§ LESETEXT:
------------------------------------------------------------------------

Deswegen ist es für das vorliegende Verfahren ohne Bedeutung, ob der Beschwerdeführer zu Recht oder zu Unrecht aus den Melderegistern der Stadt Bergen und, wie er nunmehr behauptet, auch aus denen der Stadt Braunschweig, in die er eingetragen war, gelöscht worden ist. Denn selbst wenn das fälschlich geschehen sein sollte, hatte der Beschwerdeführer die Möglichkeit, bis zum 16. Tage vor der Wahl die (Wieder-)Eintragung in das Melderegister und damit die Aufnahme in das Wählerverzeichnis zu erreichen. Hierauf ist er von dem Landeswahlleiter rechtzeitig hingewiesen worden. Wenn er sich diesem Hinweis aus einer nicht erklärbaren Abneigung gegenüber der in Betracht kommenden Behörde verschlossen hat, so beruht das auf seiner persönlichen Entscheidung, nicht auf einem Fehlverhalten der mit der Vorbereitung der Wahl betrauten Behörden.

------------------------------------------------------------------------

§ DATEN:
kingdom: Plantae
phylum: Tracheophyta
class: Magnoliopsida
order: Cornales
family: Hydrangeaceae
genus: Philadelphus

------------------------------------------------------------------------

§ AUFGABENSTELLUNG:
Führen Sie den Lesetext zur Löschung des Beschwerdeführers aus den Melderegistern im Anschluss an seinen letzten Satz weiter.

§ LÖSUNG:
Sein Verlangen, der Landeswahlleiter hätte ihm vor der Wahl einen Wahlschein ausstellen sollen, musste aus Rechtsgründen scheitern. Die Aufgaben und Befugnisse des Landeswahlleiters sind im Niedersächsischen Landeswahlgesetz abschließend geregelt. Zu ihnen gehört nicht, die Wahlberechtigung (§ 2 NLWG) eines einzelnen Bürgers auf dessen Wunsch zu prüfen und ihm - unter Umgehung der dafür nach dem Gesetz zuständigen Stellen - Unterlagen auszustellen, die ihn zur Teilnahme an der Wahl berechtigen. Dazu wäre er im Übrigen auch außerstande, soweit es die Voraussetzung des § 2 Nr. 2 NLWG (Wohnsitz im Land Niedersachsen seit 3 Monaten) anbelangt. Denn ob sie erfüllt ist, kann nur die Meldebehörde des Wohnsitzes beurteilen. Fehlt es aber - wie beim Beschwerdeführer - an einem gemeldeten Wohnsitz, so musste der von ihm eingeschlagene „Umweg“ zum Lande swahlleiter - von den anderen bereits genannten Aspekten abgesehen - auch daran scheitern.

II.

Aus dem Vorstehenden ergibt sich, dass die Beschwerde offensichtlich unbegründet ist. Sie konnte deswegen nach § 12 StGHG i.V.m. § 24 BVerfGG ohne mündliche Verhandlung durch einstimmigen Beschluss des Staatsgerichtshofs verworfen werden.

Das Verfahren ist gerichtskostenfrei.